**Пункт задания A:** Что, согласно тексту о поэзии и истории, является местом воплощения поэтического слова?
**Пункт задания B:** Воспроизведите записи дословно: всё от строки, содержащей «At which label», до конца записей, обе границы включительно. Картинки в ответ не включайте.

**Текст для анализа:**
──────
Питающий стихи язык, в конце концов, и есть история, совокупность имен, отсылок и сносок, каждая из которых привязана к узкому историческому пространству и по смыслу исчерпывается центральным действующим лицом истории — человеком или группой людей. Вместе с тем все это переплетение слов, вещей, обстоятельств и действующих лиц, образующих ткань истории, имеет свой исток — слово, рождающее его в мир и дарящее смыслом. Исток этот — не в истории, не в минувшем: он всегда в настоящем и неотступно требует воплощения. То, о чем рассказывает Гомер, не принадлежит датируемому прошлому, да и прошлому вообще. Это нечто временное и, однако же, текущее, скажем так, поверх времени в неизбывчивой жажде настоящего. Вечно в начале и всегда в бесконечном становлении, оно вновь свершается всякий раз, как только мы произносим древние гекзаметры. История есть место воплощения поэтического слова.
Стихи связывают первотворный опыт со всеми последующими поступками и навыками, которые и обретают связность и смысл только лишь в соотнесении с этим освященным поэзией первоопытом. И не важно, идет ли речь об эпосе, лирике или драме. В любом случае хронологическое время — общепринятое слово, социальные или личные обстоятельства — в корне преображается. Выхваченные из сплошного потока, эти детали уже не просто звено в цепи, один из многих одинаковых мигов, минувших прежде и ожидающих впереди, они начало иного. Стихотворение заговоренной чертой отделяет избранный миг от потока времени. «Здесь и сейчас» становятся точкой начала — страсти, геройства, богоявления, мгновенного удара при виде одного-единственного дерева или гладкого, как точеный мрамор, чела Дианы. Этот миг отмечен особым светом. Он освящен поэзией в лучшем смысле слова «освящение». В отличие от аксиом математики, законов физики либо понятий философии, стихотворение не уходит от опыта: время в нем остается живым, во всей неистребимой полноте и вместе с тем способности вновь и вновь воскресать в другом обличье, возрождаться, озаряя новым светом новые мгновения, новый опыт. Возлюбленные Сафо и сама она неповторимы и принадлежат истории, но стихи ее живы и сейчас; они отрезок времени, который властью ритма может перевоплощаться до бесконечности. Отрезок — неудачное слово: это завершенный и самодостаточный, неподражаемый и архетипический мир, существующий не в прошлом или будущем, но в вечно настоящем. Именно эта способность жить настоящим выхватывает поэзию из потока времени, но и накрепко привязывает ее к истории.
──────
**Исходные данные:**
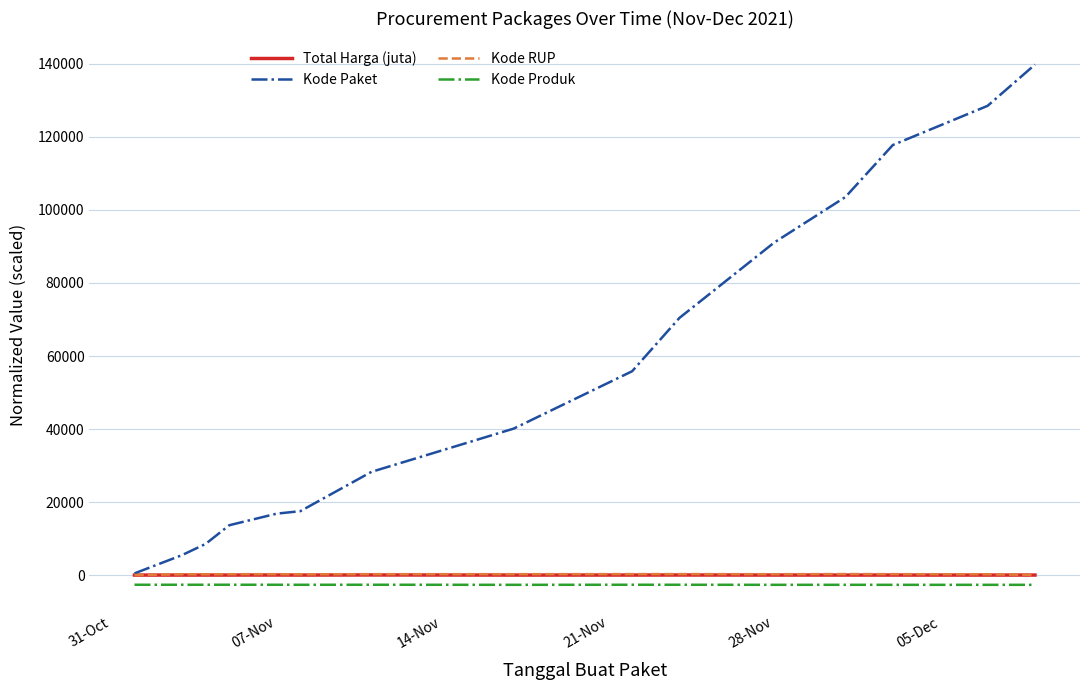

Which series has the largest total across all categories?

Kode Paket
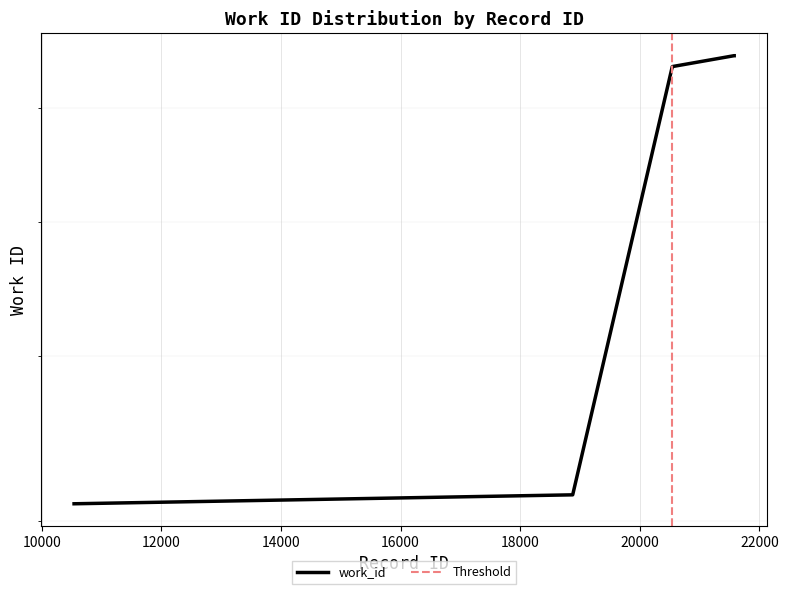

The value at 20542 is 7410. True or false?

True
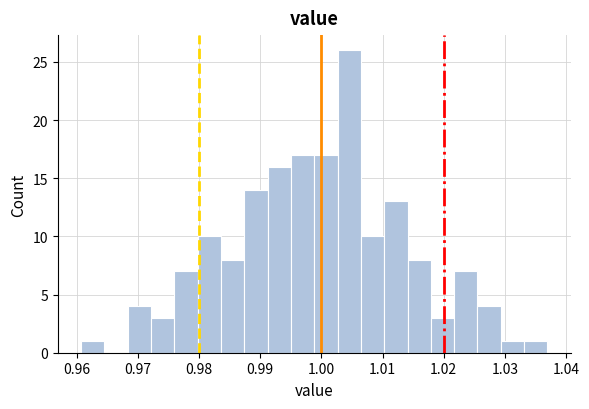

Around what value on the x-axis is the tallest bar? Give the approximate position of its centre, as read against the axis.

1.005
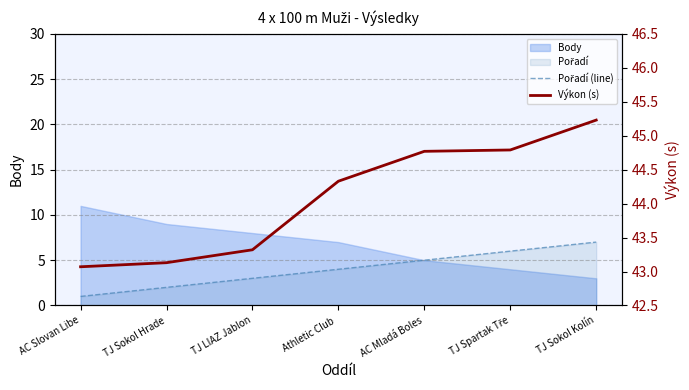

What is the total value across all series at TJ LIAZ Jablon?

46.3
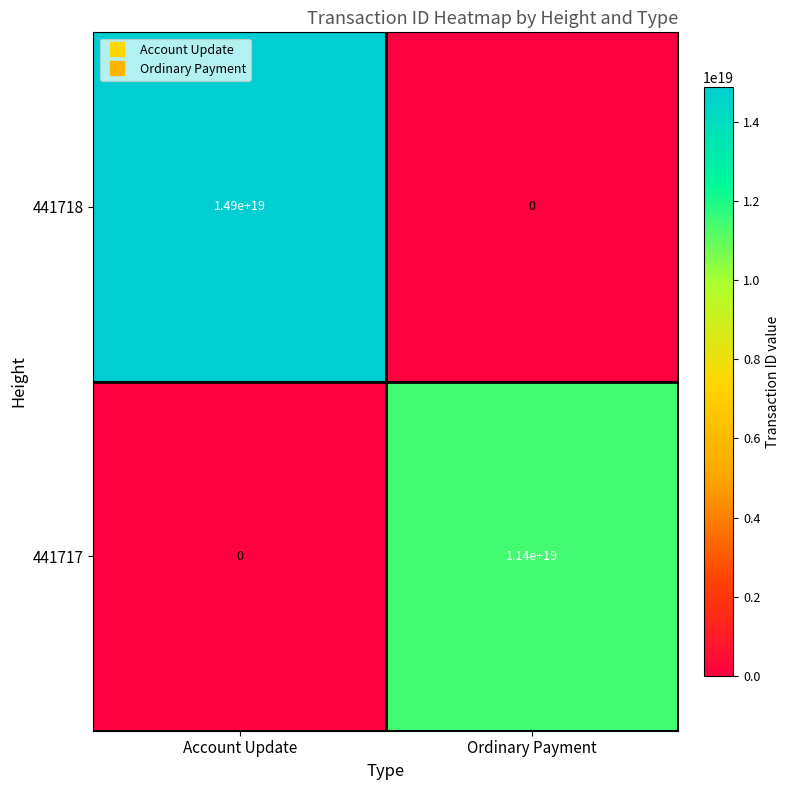

At which label is 441718 closest to 7450000000000000000?

Account Update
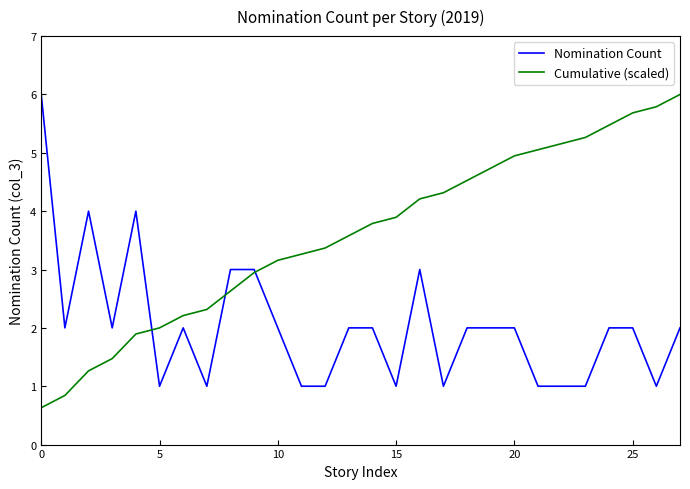

What are all the series names shown in the legend?

Nomination Count, Cumulative (scaled)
──────
**Ваш ответ A:** История.

**Ваш ответ B:**
At which label is 441718 closest to 7450000000000000000?

Account Update

What are all the series names shown in the legend?

Nomination Count, Cumulative (scaled)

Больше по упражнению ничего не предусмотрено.